What is needed is an exact copy of every record.

(Information shown)
===============

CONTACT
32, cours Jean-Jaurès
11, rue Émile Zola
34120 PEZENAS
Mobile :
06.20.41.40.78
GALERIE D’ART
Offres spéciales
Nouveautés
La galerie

===============

(Result for this exercise)
CONTACT
32, cours Jean-Jaurès
11, rue Émile Zola
34120 PEZENAS
Mobile :
06.20.41.40.78
GALERIE D’ART
Offres spéciales
Nouveautés
La galerie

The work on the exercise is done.